Your answer should be only the lines below from the one with "right eye: (344, 41)" to the one with "left shoulder: (505, 266)", repeated exactly, ends included.

- **Provided data**:
* * * * * * *

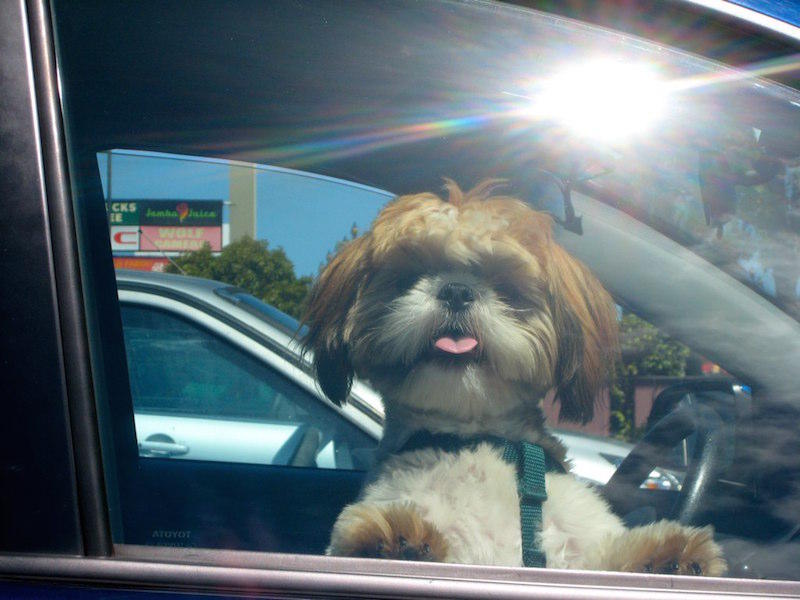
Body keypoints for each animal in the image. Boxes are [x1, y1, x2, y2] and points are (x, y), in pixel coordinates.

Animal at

* * * * * * *

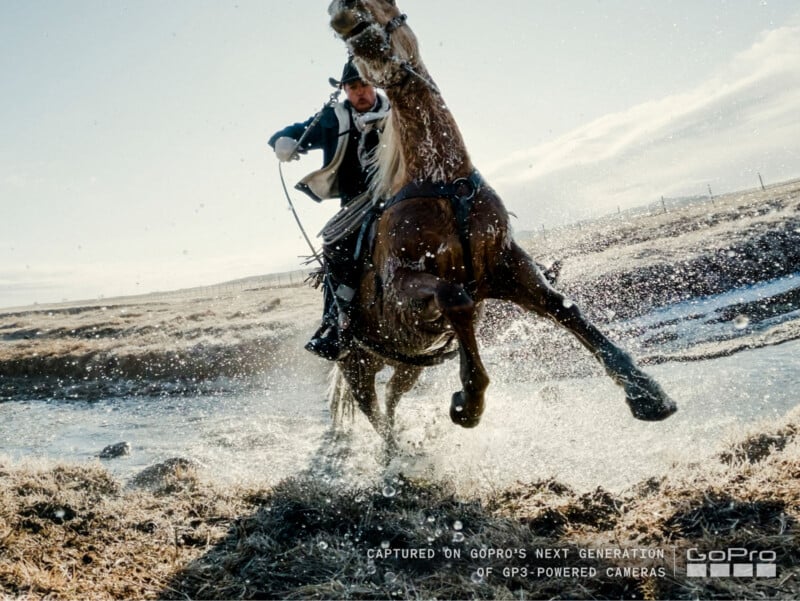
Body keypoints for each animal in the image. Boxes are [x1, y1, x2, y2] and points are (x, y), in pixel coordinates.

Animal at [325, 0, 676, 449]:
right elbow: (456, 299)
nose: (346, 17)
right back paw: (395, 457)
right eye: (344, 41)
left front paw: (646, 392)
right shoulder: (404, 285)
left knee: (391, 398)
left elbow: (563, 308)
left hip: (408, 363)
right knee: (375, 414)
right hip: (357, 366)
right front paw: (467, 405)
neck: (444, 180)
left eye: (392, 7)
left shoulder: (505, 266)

* * * * * * *

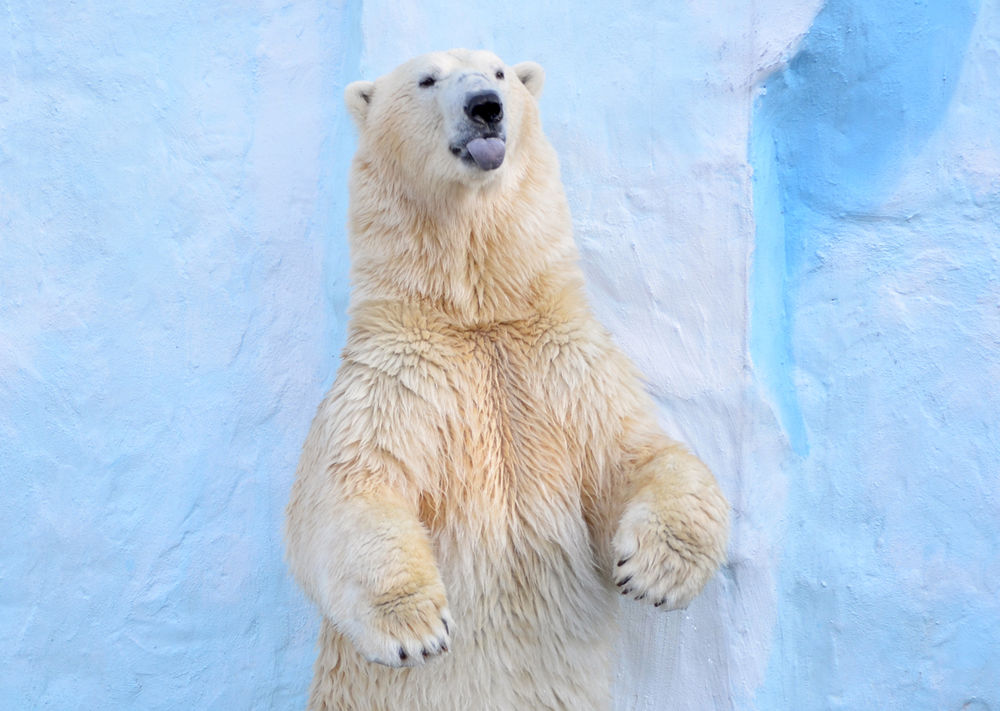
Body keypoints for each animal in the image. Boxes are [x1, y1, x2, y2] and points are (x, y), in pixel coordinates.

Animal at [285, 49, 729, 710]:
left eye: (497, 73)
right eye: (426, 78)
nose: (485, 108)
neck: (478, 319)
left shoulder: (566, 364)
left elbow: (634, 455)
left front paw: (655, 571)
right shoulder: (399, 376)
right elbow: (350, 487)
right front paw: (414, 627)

* * * * * * *

- **Result of the task**:
right eye: (344, 41)
left front paw: (646, 392)
right shoulder: (404, 285)
left knee: (391, 398)
left elbow: (563, 308)
left hip: (408, 363)
right knee: (375, 414)
right hip: (357, 366)
right front paw: (467, 405)
neck: (444, 180)
left eye: (392, 7)
left shoulder: (505, 266)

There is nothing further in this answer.